** LISTED RECORDS follows **

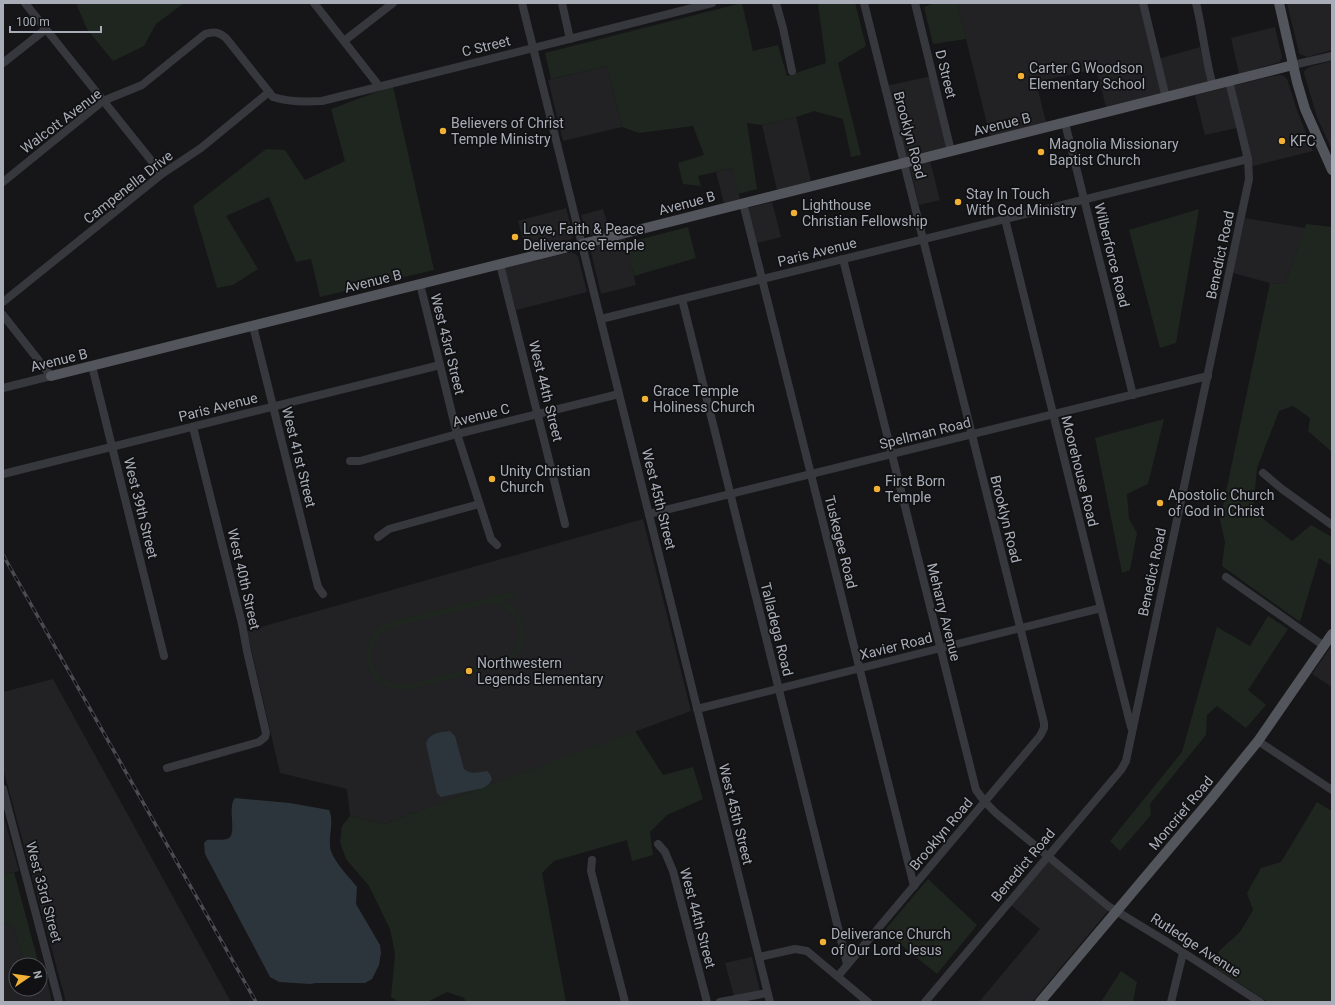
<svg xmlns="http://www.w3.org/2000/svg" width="1335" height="1005" viewBox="0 0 1335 1005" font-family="Roboto,sans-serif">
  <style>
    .built { fill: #222225 }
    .green { fill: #1e261f; fill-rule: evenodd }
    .water { fill: #2c353c }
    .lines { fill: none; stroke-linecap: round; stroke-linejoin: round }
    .minor { stroke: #37383d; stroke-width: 8 }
    .major { stroke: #53555c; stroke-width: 10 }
    .rail-casing { stroke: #4a4c52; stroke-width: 3.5 }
    .rail { stroke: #111113; stroke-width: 2; stroke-dasharray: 6; stroke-linecap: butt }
    .poi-dot { fill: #f2b134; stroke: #111113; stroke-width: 1.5 }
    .labels { text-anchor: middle; stroke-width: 3.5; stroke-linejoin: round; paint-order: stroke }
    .street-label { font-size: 14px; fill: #a8adb8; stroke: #111113 }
    .poi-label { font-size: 14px; fill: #a8adb8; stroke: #111113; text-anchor: start }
  </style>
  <rect width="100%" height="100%" fill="#161618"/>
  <!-- built -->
  <g class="built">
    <polygon points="957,3 1140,3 1154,60 1200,47 1208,82 1106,107 1096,69 1036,82 1046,122 990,136"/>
    <polygon points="1287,3 1332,3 1332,50 1307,57 1300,54 1299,53"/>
    <polygon points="1275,27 1282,57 1280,62 1239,74 1231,38"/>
    <polygon points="1332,61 1332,150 1317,117 1304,73 1304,71 1309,67"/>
    <polygon points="607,66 622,127 563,141 548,80"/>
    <polygon points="1281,75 1284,76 1287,79 1297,110 1313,151 1245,168 1237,128 1205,135 1195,95 1273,76"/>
    <polygon points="931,76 947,147 904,158 886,86"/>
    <polygon points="796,117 811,181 777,190 762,125"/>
    <polygon points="930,161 940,200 919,205 910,167"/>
    <polygon points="732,168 740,199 724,203 716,172"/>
    <polygon points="772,202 781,237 757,243 748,208"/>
    <polygon points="566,208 573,234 572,238 569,241 526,252 518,221"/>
    <polygon points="603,209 610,232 594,236 587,234 581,215"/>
    <polygon points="1245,218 1305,228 1285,284 1270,283 1233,273"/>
    <polygon points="625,238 636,285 601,294 591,252 593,247 597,245"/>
    <polygon points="572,252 578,256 587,292 516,310 505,268"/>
    <polygon points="643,519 691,711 384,824 350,816 347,789 280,773 247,631"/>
    <polygon points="1332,645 1332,687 1312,674"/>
    <polygon points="53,679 231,1002 66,1002 3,768 3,692"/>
    <polygon points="3,814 19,871 3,874"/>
    <polygon points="1049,861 1109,910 1032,1002 979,1002 1040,929 1011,905"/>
    <polygon points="3,923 13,926 25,965 16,965 16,989 40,989 40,968 44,968 52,1002 3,1002"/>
    <polygon points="752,957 760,991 734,996 725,963"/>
  </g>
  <!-- green -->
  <g class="green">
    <polygon points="76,3 184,3 156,24 144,46 113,61 87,29"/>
    <polygon points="742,3 753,51 778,45 787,76 826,63 818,3 855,3 866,46 838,63 861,155 851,157 843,119 814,111 796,117 762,125 747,123 757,189 738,194 732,168 698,176 701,186 683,184 678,163 704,155 693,126 639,133 622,127 607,66 551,79 545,53"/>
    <polygon points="935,3 957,3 966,39 933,44 924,7"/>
    <polygon points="393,86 434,270 320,297 311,259 296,262 269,197 226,216 258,269 233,285 217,288 193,206 266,149 285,150 305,180 345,161 331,109"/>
    <polygon points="1199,209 1176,343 1160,348 1129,230"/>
    <polygon points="1306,224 1332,227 1332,452 1308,431 1310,418 1293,406 1279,411 1257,468 1253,511 1292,541 1311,525 1332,537 1332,566 1319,558 1300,622 1222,566 1225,542 1220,520 1270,283 1285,284"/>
    <polygon points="688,227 696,258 634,276 626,243"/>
    <polygon points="1164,419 1148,484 1127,494 1129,519 1137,533 1130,570 1122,573 1095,438"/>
    <path d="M514 591 515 597 502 600C533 616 532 656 498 667L404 690C361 690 352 635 393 621ZM492 604C525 609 529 651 496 662L403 685C367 684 360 637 394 627L483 605Z"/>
    <polygon points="1268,616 1288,629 1248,690 1266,705 1246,728 1217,706 1207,715 1206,735 1150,804 1151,815 1120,851 1110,841 1182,752 1217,627 1250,646"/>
    <polygon points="635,731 663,775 693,767 703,799 667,815 650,832 653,855 632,861 627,840 554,861 542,873 566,1002 466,1002 464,998 447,992 427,1002 399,1002 391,997 395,954 390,929 369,886 346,859 340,842 342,826 350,816 384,824"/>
    <polygon points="1317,802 1332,811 1332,1002 1268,1002 1215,968 1219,951 1240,932 1253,910 1247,893 1261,868 1281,862"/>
    <polygon points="14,872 39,965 25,965 13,926 3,923 3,874"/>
    <polygon points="928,879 977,925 937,974 884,931"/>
    <polygon points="1121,971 1137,982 1133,1002 1101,1002"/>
  </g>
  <!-- water -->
  <g class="water">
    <path d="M450 731 455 736 464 769C471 775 478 772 487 771L490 774 492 779 489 784 483 788 441 797 437 793 426 744C429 733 440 732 450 731Z"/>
    <path d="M235 798 290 803 329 810C335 822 327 838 331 851 335 863 349 877 357 887L356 904 380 945 381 953 379 965 372 979 365 983H316L310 984 279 982 270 977 205 854 204 843 207 840C213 839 224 841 229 838 237 832 227 807 235 798Z"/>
  </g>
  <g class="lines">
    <!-- minor -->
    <g class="minor">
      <polyline points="25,3 162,174"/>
      <polyline points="314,3 379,86"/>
      <polyline points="522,3 770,1002"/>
      <polyline points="562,3 570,39"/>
      <polyline points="776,3 783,28 792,71"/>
      <polyline points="915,3 951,151"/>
      <polyline points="1143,3 1166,98"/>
      <path d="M1196 3C1203 31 1205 58 1213 86"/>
      <polyline points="344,41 393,3"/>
      <polyline points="3,63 46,29"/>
      <polyline points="1293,65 1332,56"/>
      <polyline points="1065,123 1133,395"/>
      <path d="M3 182 103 101 142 85 205 34C214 31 219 32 226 38L273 97C288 102 306 102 322 101L712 3"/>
      <polyline points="743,203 914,886"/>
      <polyline points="1005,219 1101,608 1131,727"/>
      <polyline points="565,248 582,244"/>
      <polyline points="843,259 976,790 985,802 996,813 1108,906 1167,942 1260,1002"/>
      <polyline points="500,264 565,524"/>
      <polyline points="420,284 457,434 491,539 497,545"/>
      <polyline points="682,299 847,964"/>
      <polyline points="3,302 162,174 201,148 269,92"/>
      <polyline points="3,315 51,376 3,388"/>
      <polyline points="601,319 1248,159"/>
      <polyline points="253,326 318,587 323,594"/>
      <polyline points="92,366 164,656"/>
      <polyline points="350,461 360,461 457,434 619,394"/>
      <polyline points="1263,473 1282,489 1332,525"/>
      <polyline points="3,474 440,365"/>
      <polyline points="649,514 1208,376"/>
      <polyline points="378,537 389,529 479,504"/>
      <polyline points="1226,577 1324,646"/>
      <polyline points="697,709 1101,608"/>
      <polyline points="1258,741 1332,790"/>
      <polyline points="167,768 259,742 265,737 266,733 247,651 242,624 193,427"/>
      <polyline points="3,789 59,1002"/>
      <polyline points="658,844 665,852 673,871 707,1002"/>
      <polyline points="592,860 591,871 625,1002"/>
      <polyline points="759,957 795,949 807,951 868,1002"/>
      <polyline points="838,976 1040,736 1044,728 1044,723 864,3"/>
      <polyline points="720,1002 767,993"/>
      <polyline points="925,1002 1121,770 1126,761 1249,179 1248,159 1229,81"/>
      <polyline points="1171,1002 1183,953"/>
    </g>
    <!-- major -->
    <g class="major">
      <polyline points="1279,3 1297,82 1305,109 1332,170"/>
      <polyline points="582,244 1293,65"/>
      <polyline points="51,376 565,248"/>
      <polyline points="1040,1002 1211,799 1258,741 1332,634"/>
    </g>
    <!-- rail casing -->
    <g class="rail-casing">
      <polyline id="rail" points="3,555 256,1002"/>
    </g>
    <!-- rail -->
    <use href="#rail" class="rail"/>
  </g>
  <!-- markers -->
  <g class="poi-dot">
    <circle cx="1021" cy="76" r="4"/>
    <circle cx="443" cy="131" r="4"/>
    <circle cx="1282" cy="141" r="4"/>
    <circle cx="1041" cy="152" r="4"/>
    <circle cx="958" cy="202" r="4"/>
    <circle cx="794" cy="213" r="4"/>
    <circle cx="515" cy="237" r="4"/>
    <circle cx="645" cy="399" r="4"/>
    <circle cx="492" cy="479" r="4"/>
    <circle cx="877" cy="489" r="4"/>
    <circle cx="1160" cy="503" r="4"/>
    <circle cx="469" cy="671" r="4"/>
    <circle cx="823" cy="942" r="4"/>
  </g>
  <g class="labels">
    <!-- street labels -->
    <g class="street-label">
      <text transform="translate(486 46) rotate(-14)" y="5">C Street</text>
      <text transform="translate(946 74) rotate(76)" y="5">D Street</text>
      <text transform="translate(61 121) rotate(-37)" y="5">Walcott Avenue</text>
      <text transform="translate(1002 124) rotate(-14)" y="5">Avenue B</text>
      <text transform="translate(910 135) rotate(75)" y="5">Brooklyn Road</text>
      <text transform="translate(128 187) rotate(-38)" y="5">Campenella Drive</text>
      <text transform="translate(687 203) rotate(-15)" y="5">Avenue B</text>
      <text transform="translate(817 252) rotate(-14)" y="5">Paris Avenue</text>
      <text transform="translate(1112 255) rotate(76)" y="5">Wilberforce Road</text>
      <text transform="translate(1220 255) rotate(-78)" y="5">Benedict Road</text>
      <text transform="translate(373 281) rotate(-14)" y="5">Avenue B</text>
      <text transform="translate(448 344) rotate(76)" y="5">West 43rd Street</text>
      <text transform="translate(59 360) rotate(-14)" y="5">Avenue B</text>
      <text transform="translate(546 391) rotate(76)" y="5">West 44th Street</text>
      <text transform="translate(218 407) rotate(-14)" y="5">Paris Avenue</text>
      <text transform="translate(481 415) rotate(-14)" y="5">Avenue C</text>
      <text transform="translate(925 433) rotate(-14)" y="5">Spellman Road</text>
      <text transform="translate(299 457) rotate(76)" y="5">West 41st Street</text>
      <text transform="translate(1080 471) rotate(76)" y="5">Moorehouse Road</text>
      <text transform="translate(659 499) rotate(76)" y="5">West 45th Street</text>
      <text transform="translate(141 508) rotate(76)" y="5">West 39th Street</text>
      <text transform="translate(1006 519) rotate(76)" y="5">Brooklyn Road</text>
      <text transform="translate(841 542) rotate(76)" y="5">Tuskegee Road</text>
      <text transform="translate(1152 572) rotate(-78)" y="5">Benedict Road</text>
      <text transform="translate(244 579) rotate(77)" y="5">West 40th Street</text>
      <text transform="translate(944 612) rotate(76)" y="5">Meharry Avenue</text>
      <text transform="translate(777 629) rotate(76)" y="5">Talladega Road</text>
      <text transform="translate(896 646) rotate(-14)" y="5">Xavier Road</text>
      <text transform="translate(1181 813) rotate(-50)" y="5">Moncrief Road</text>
      <text transform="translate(736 814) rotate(76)" y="5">West 45th Street</text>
      <text transform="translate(941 834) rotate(-50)" y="5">Brooklyn Road</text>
      <text transform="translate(1023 865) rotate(-50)" y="5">Benedict Road</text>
      <text transform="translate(44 892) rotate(75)" y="5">West 33rd Street</text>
      <text transform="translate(698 918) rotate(75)" y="5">West 44th Street</text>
      <text transform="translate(1196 945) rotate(33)" y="5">Rutledge Avenue</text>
    </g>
    <!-- poi labels -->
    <g class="poi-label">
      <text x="1029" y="73">Carter G Woodson<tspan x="1029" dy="16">Elementary School</tspan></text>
      <text x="451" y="128">Believers of Christ<tspan x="451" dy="16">Temple Ministry</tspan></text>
      <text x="1290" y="146">KFC</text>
      <text x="1049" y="149">Magnolia Missionary<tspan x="1049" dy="16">Baptist Church</tspan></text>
      <text x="966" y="199">Stay In Touch<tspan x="966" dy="16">With God Ministry</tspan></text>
      <text x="802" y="210">Lighthouse<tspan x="802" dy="16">Christian Fellowship</tspan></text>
      <text x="523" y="234">Love, Faith &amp; Peace<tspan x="523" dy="16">Deliverance Temple</tspan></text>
      <text x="653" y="396">Grace Temple<tspan x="653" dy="16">Holiness Church</tspan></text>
      <text x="500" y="476">Unity Christian<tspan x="500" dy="16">Church</tspan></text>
      <text x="885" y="486">First Born<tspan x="885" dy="16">Temple</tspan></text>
      <text x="1168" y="500">Apostolic Church<tspan x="1168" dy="16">of God in Christ</tspan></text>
      <text x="477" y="668">Northwestern<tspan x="477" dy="16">Legends Elementary</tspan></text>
      <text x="831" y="939">Deliverance Church<tspan x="831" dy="16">of Our Lord Jesus</tspan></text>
    </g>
  </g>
  <!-- border -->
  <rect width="1335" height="1005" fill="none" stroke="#a8adb8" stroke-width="8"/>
  <!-- north arrow -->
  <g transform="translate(28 977) rotate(77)"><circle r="19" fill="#111113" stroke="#4d4f55"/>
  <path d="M0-3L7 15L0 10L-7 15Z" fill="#f2b134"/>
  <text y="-6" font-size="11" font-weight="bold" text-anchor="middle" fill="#a8adb8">N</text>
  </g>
  <!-- scale -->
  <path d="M10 26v6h91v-6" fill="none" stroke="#a8adb8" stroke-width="2"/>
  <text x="16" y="26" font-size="12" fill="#a8adb8" stroke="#111113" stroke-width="3" paint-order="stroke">100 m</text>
</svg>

** End of LISTED RECORDS **

INSTRUCTIONS TO FOLLOW
The lines above that hold "linejoin" are the result; show every one of them.

WORKED SOLUTION
    .lines { fill: none; stroke-linecap: round; stroke-linejoin: round }
    .labels { text-anchor: middle; stroke-width: 3.5; stroke-linejoin: round; paint-order: stroke }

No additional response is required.